Quant hedge funds & correlation

Not exactly a totally new topic on this board, but here is a very interesting article regarding quant hedge funds, factor-based models, correlation, and everyone running out the exit door at the same time:

http://financial.seekingalpha.com/article/45122

And an associated article from Pensions & Investments:

http://www.pionline.com/apps/pbcs.dll/article?AID=/20070820/PRINTSUB/70817032/1031/PIIssueAlert01

Another interesting article about quant funds on WSJ,

http://online.wsj.com/article/SB118791448211107333.html?mod=2_1154_1

Quote:
A number of quant funds, which use statistical models to find winning trading strategies, reported heavy losses this month. In many cases, the managers pointed their fingers at other quantitative hedge funds, essentially saying they all owned many of the same stocks and their models told them all to sell at the same time, driving down the share prices, hurting everyone in the process.


Mr. Pradhuman found 473 small-cap stocks, with market capitalizations of $250 million to $2 billion, where the quant funds owned 5% or more of the shares outstanding. These stocks also performed worse than other similar stocks.


To stay ahead of the game, quant managers need to be more aware of what their peers are doing, said Massachusetts Institute of Technology finance professor Andrew Lo, who is also a principal at asset manager AlphaSimplex Group LLC. By the same token, if the losses this summer drive some investors out of quantitative strategies, it could be good for the quants that are still in the game.

Thanks for the links.

The letters from the fund managers were particularly good to read. (http://web1.webbox905.server-home.net/files/sorry-all.pdf).

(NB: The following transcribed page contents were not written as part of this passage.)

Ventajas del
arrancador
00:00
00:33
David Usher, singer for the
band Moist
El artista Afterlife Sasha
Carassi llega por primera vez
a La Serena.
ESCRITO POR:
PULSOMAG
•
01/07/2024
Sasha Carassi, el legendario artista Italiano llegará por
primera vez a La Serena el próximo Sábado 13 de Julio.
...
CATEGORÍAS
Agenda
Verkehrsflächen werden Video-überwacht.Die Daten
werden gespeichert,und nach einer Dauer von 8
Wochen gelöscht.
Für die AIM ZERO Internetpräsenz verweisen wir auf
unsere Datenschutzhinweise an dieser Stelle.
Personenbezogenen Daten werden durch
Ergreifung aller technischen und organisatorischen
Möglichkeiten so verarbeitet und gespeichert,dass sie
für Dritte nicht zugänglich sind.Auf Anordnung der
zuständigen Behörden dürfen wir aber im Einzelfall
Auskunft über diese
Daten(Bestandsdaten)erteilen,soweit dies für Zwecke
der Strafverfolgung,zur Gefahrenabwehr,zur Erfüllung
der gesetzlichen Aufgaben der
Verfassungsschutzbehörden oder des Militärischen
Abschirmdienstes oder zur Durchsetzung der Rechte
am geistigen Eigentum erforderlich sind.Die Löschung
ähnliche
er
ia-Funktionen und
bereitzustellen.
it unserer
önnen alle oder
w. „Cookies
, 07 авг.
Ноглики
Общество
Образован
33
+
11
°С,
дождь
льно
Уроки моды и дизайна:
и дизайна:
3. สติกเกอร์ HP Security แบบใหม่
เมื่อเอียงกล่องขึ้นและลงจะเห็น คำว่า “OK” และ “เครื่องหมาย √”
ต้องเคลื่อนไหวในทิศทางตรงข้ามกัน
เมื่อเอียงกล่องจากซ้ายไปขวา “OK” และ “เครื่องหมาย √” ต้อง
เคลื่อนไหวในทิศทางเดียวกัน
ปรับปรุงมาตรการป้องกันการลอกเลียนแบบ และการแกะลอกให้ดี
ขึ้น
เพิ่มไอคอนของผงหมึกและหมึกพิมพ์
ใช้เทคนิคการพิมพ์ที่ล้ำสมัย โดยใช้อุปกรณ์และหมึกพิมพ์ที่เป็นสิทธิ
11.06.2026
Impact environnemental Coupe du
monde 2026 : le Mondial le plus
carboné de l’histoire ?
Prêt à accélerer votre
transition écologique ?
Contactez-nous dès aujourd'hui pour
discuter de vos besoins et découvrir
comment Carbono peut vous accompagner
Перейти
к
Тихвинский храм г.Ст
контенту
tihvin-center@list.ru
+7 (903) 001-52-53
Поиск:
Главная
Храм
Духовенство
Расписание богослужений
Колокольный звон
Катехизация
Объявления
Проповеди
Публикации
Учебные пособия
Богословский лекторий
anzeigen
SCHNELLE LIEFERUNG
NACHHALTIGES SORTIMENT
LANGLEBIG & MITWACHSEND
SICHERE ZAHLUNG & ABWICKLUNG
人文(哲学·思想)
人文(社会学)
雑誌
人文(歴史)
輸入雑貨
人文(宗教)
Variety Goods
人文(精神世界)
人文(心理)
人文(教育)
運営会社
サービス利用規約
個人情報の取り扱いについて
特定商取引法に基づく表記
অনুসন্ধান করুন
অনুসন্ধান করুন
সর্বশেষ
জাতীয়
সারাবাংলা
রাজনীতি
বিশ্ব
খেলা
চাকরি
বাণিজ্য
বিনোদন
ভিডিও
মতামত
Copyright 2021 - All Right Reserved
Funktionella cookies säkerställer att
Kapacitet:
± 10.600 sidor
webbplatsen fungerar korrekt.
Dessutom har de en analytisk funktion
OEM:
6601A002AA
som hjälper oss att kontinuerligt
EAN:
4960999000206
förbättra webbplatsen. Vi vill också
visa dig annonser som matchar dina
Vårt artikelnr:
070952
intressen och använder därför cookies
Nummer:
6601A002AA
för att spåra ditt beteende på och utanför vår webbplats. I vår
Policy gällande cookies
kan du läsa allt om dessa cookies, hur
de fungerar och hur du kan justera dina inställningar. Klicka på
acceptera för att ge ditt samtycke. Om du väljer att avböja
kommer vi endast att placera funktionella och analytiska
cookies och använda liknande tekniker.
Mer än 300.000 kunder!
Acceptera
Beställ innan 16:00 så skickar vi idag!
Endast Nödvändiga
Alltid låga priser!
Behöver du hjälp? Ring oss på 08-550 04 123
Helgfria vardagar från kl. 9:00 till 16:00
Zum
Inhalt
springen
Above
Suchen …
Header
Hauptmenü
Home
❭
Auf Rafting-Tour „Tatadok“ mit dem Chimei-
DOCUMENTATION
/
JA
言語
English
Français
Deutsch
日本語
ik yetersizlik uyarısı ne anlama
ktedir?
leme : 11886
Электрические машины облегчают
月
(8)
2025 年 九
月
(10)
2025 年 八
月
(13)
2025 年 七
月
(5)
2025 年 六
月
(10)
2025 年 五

The letter from Black Mesa Capital was my favourite. It outlined their struggle and the reasons behind their decisions in good detail. They come across as a very discretionary fund mamager, whereas the letter from Renaissance Technologies portrays their funds as computerized trading systems with no discretion, using language like “system” and “signal”.
The letter from Sowood is the most tragic, stating that they sold out completely to another Investment group, losing 51% to 57% year-to-date.

I would have liked to read the letters from Goldman Sachs though, but they were not included. A week or so ago Bloomberg stated that their Global Alpha fund was in 44% drawdown since March 2006. Part of the losses was due to a decision to exit the JPY carry trade and go long AUD, which fell sharply shortly after.
Around 20% of investors had notified their decision to exit the fund in July. Imagine that you handed a good sum of money to the most intelligent and highly respected guys in the financial markets, confidently thinking “how could they do wrong?”, and then end up losing 44% of it. That’s, for example, a loss of 440,000 dollars from a 1,000,000 dollar investment.